Daily Tech Snippet: Monday, December 19
- Building a Community, and an Empire, With a Gay Dating App in China: MA BAOLI was accustomed to secrets. By day, he was a police officer in northern China with a wife and a knack for street chases. By night, he led a life as a gay man, furtively running a website for gay people across China at a time when many were viewed as criminals and deviants. For 16 years, Mr. Ma kept his secret, worried that coming out would mean expulsion from the police force and estrangement from his family. Then in 2012, his superiors at a police department in Qinhuangdao, a coastal city in Hebei Province, uncovered his website and he resigned. His job lost, his family struggling to accept his sexuality, Mr. Ma set out to turn his passion for connecting gay people into an empire. He created Blued, now China’s most popular gay dating app with an estimated value of $600 million and more than three million active daily users, about as many as Grindr, a popular gay dating app in the United States. Mr. Ma said he was optimistic that long-entrenched stereotypes were fading in China and that within two decades, the country would embrace ideas like same-sex marriage. He quoted his idol, the Alibaba.com founder Jack Ma, in describing both the challenge of building a successful start-up in China and the struggles of the gay-rights movement. “When I’m at my most painful moments,” he said, “I remember what Jack Ma said: ‘Today is hard, tomorrow will be worse, but the day after tomorrow will be sunshine.’ ”
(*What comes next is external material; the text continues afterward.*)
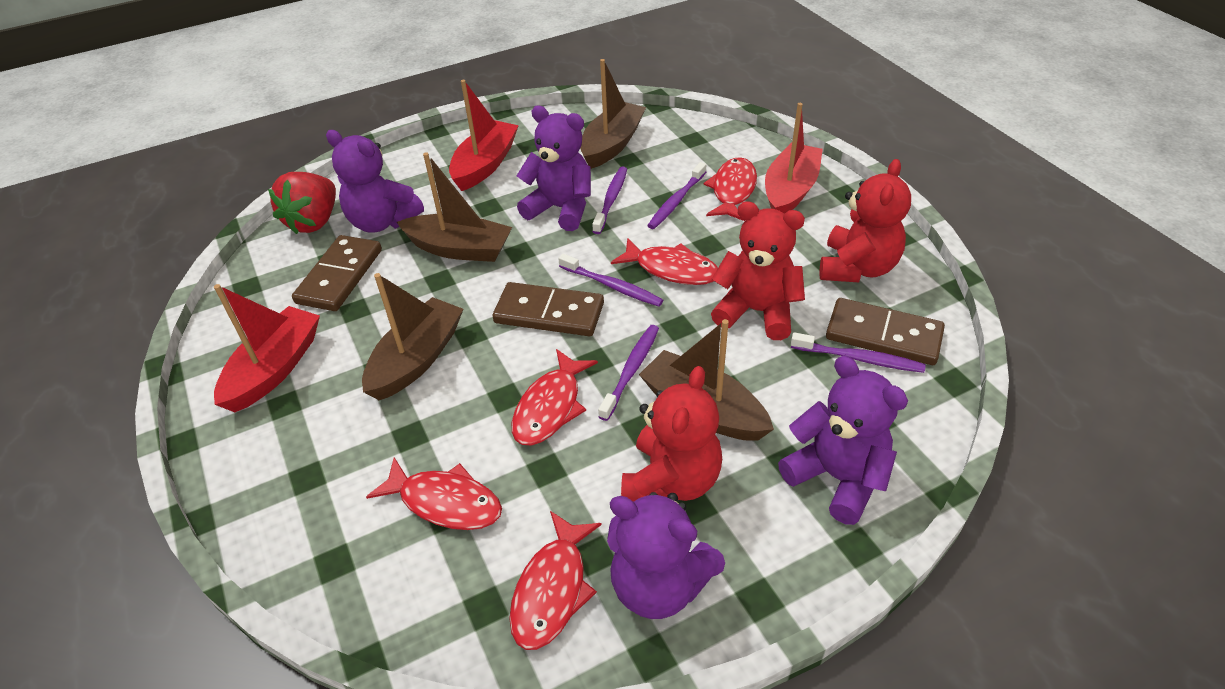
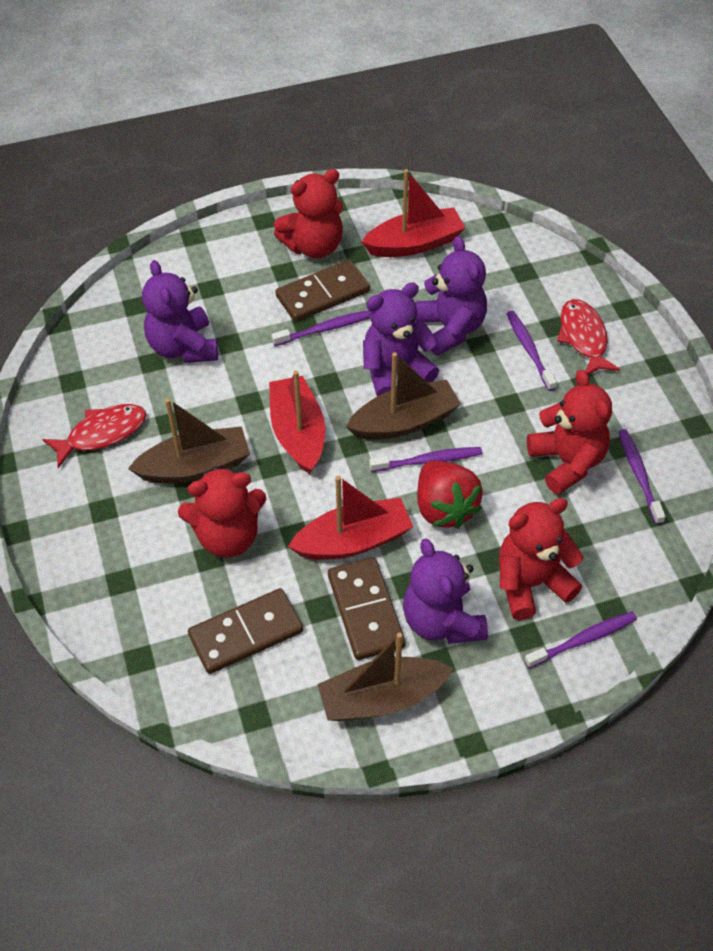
brown boat: 4 -> 3
red fish: 5 -> 2
red teddy bear: 3 -> 4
- Airbnb seeks to raise an additional $153 million: Airbnb on Friday authorized the sale of up to $153 million in equity to investors, according to venture capital database CB Insights, which obtained the company's financial filing. The funding is an extension of a round in September, when Airbnb raised more than $555 million, according to financial filings. Investors have valued the company at $30 billion. The price per-share for the sale is $105, up from the $93.09 share price the company commanded in its 2015 financing round, according to CB Insights.
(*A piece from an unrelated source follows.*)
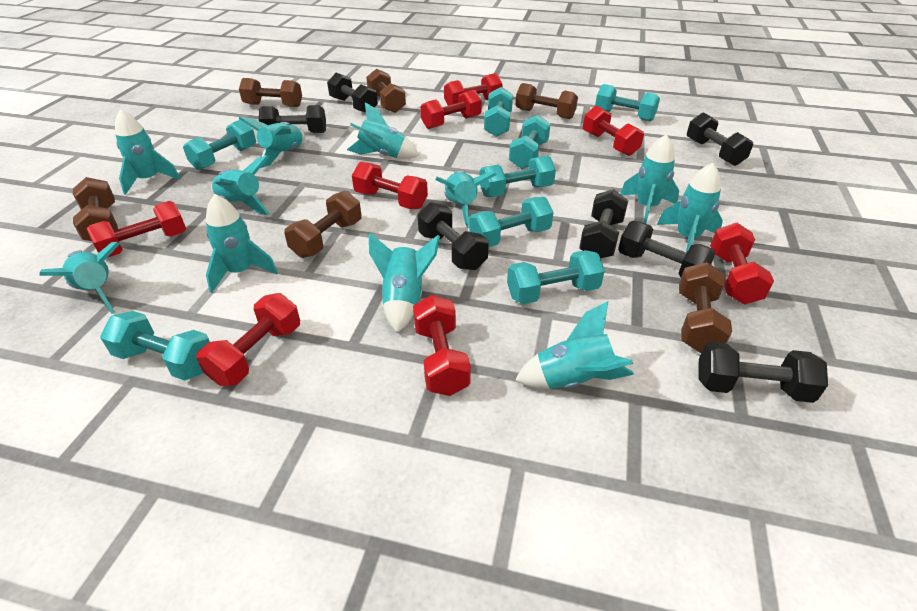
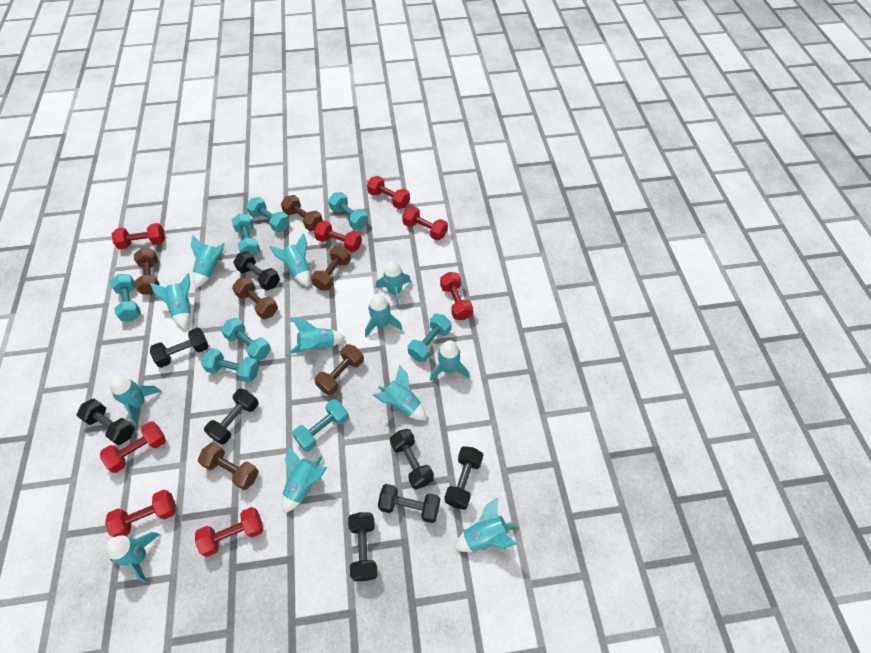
black dumbbell: 7 -> 8
turquoise rocket: 11 -> 12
- Nintendo Tumbles as Super Mario Run Game Debuts to Tepid Reviews: Nintendo Co. dropped in Tokyo as the debut of Super Mario run was met by lukewarm reviews. The stock tumbled 4.4 percent as of 10:36 a.m. on Monday, bringing its losses since the game’s debut last week to 8.4 percent. Nintendo’s partner DeNA Co., which helped with the game’s development, has dropped 12.4 percent in the same period. The title, which for now is only available for Apple Inc. devices, had nearly 50,000 reviews in the U.S. App Store, with an average rating of two and a half stars out of five. That’s among the lowest for apps at the top of download rankings and below other popular smartphone games like Clash Royale or Candy Crush Saga. Nintendo has been criticized for the cost of the game, which is free to download and play the first three levels but costs $10 for the full version. “Investor expectations were very strong,” said Hideki Yasuda, an analyst at Ace Research Institute. “There are a lot of people writing on the App Store that Super Mario Run isn’t very fun. Perhaps expectations were too high.”